The infrastructure policy landscape is a complex web of competing interests at the local, state and federal level. Here’s a primer on some important aspects of the infrastructure debate.

  • Infrastructure policy is important – it lays down the foundation of our economy and society. It’s the roads we drive on, the trains we ride on and the utilities (energy, telecommunications, water) that we rely on.
  • The federal government has an extremely important role to play when it comes to funding infrastructure – although infrastructure projects fall along state lines (with few exceptions) as noted by the Productivity Commission Inquiry the vertical fiscal imbalance arising from the collection of income and consumption taxes by the commonwealth government means that ‘the Australian Government has a vital role in funding infrastructure spending by State, Territory and Local Governments’.
  • The idea of an infrastructure deficit is complex.
    • The ALP claims that the ‘economic cost of underinvestment’ will reach ‘$53 billion a year by 2031’. This statistic is drawn from the Australian Infrastructure Audit that suggests that the ‘the cost of delays on roads in the six largest capital cities… [will] grow to around $53.3 billion 2031.’
    • However, as pointed out by this AFR article if we had no congestion we’d conclude that we’d spent too much on ‘on deserted roads, idle ports and empty trains’, and our infrastructure will always face challenges from a growing population.
  • Arguments about an infrastructure aside, all parties are agreed on the import of the of infrastructure expenditure – in principle.
    • The ALP notes “infrastructure is critical our future prosperity”,
    • The Coalition, unsurprisingly, views investment as the key to “support economic growth”,
    • And the Greens state “public infrastructure is vital to the future of the Australian economy”.
  • However, the key challenge associated with infrastructure policy to date is investment in the right kind of infrastructure. Of the key reports into the state of Australia’s public infrastructure over the last 2 years; The Productivity Commission Inquiry into Public Infrastructure (2014), and Infrastructure Australia’s Australian Infrastructure Audit (2015) a number of observations about key issues within our current policies are clear:
    • Selecting the right projects remains the most critical aspect of sound policy,
    • Ensuring high net benefit projects are selected relies critically on the quality of cost-benefit analysis conducted in the project development stage,
    • Existing funding models require ongoing reform, through private sector involvement, or user pays pricing arrangements,
    • Alternative funding and financing models should be considered in the context of the project in question.
    • Fundamentally, ensuring the transparency and robustness of the decision making process behind our infrastructure expenditure remains a key challenge for all levels of government.
  • These issues were reiterated at this year’s National Infrastructure Summit. Although Chairman of Infrastructure Australia, Mark Birrell commended ongoing improvement in transparency and discipline in the submission of business cases for major projects, he implored that we “still need to establish a more rigorous evidence base for infrastructure investment decisions”.
  • Infrastructure Australia has an important role to play in the ongoing debate around infrastructure policy, as the key advisor to all levels of government on infrastructure policy and planning. Possessing responsibility for evaluating major infrastructure projects against a ‘national significance test’, IA develops a project priority list to inform public expenditure.
  • So for all we know about infrastructure, how do the policies of the major parties stack up?
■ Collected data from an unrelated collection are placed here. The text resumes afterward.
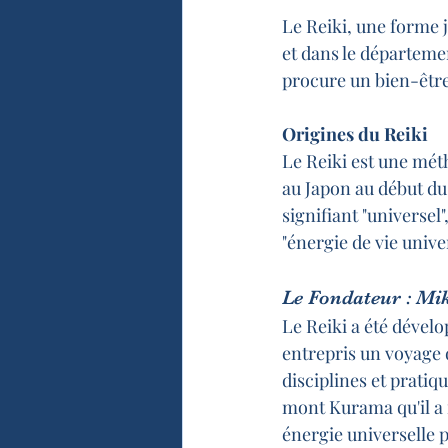
Le Reiki, une forme 
et dans le départemen
procure un bien-être 
Origines du Reiki
Le Reiki est une mét
au Japon au début du 
signifiant "universel",
"énergie de vie univer
Le Fondateur : Mi
Le Reiki a été dével
entrepris un voyage d
disciplines et pratiqu
mont Kurama qu'il a r
énergie universelle 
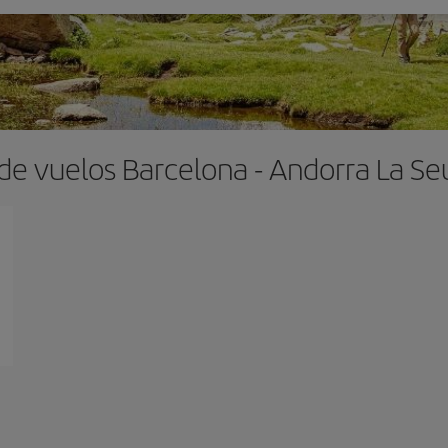
de vuelos Barcelona - Andorra La Se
Unfortunately, it’s hard to say.

  • Because IA’s evaluations are only conducted on projects costed at over $100 million a significant number of projects pursued by the parties do not fall under its purview, and are often subject to no evaluation at all.
  • Furthermore, there is evidence of parties committing to projects expensive projects that are not on the Infrastructure Priority list in the first place.
  • All parties have introduced discussion about alternative financing models – from greater private sector involvement, debt financing or the Australian Investment Bank. While this demonstrates a clear emphasis in identifying alternative, sustainable funding arrangements assessing these models without a clear understanding of the projects they will be applied to is limited. After all the risk profile, community willingness to pay, and public and private sector funding requirements will vary significantly depending on the nature of the project in question.

Therefore, as much as the parties claim to understand the pressing challenges associated with our public infrastructure, we have yet to see a party commit to the kind of rigorous governance model that would ensure the integrity of the decision making process in selecting the right projects.

  • Needless to say the infrastructure planning process is inherently political. Major commitments to projects with high visibility will always score big points to parties regardless of the cost benefit analysis that has gone behind them. For example over the past decade, more money has been promised in Queensland than in any other state.

 

So when it’s all done and dusted what are we left with – perhaps just a slightly better understanding that we don’t know what we don’t know? In any case (whomever is elected) the strength of Australia’s infrastructure policy in both the short term and long term will depend on choosing the right projects, and that means having the right information, evaluated by the right people, and ensuring we can depend on the right government to make it happen.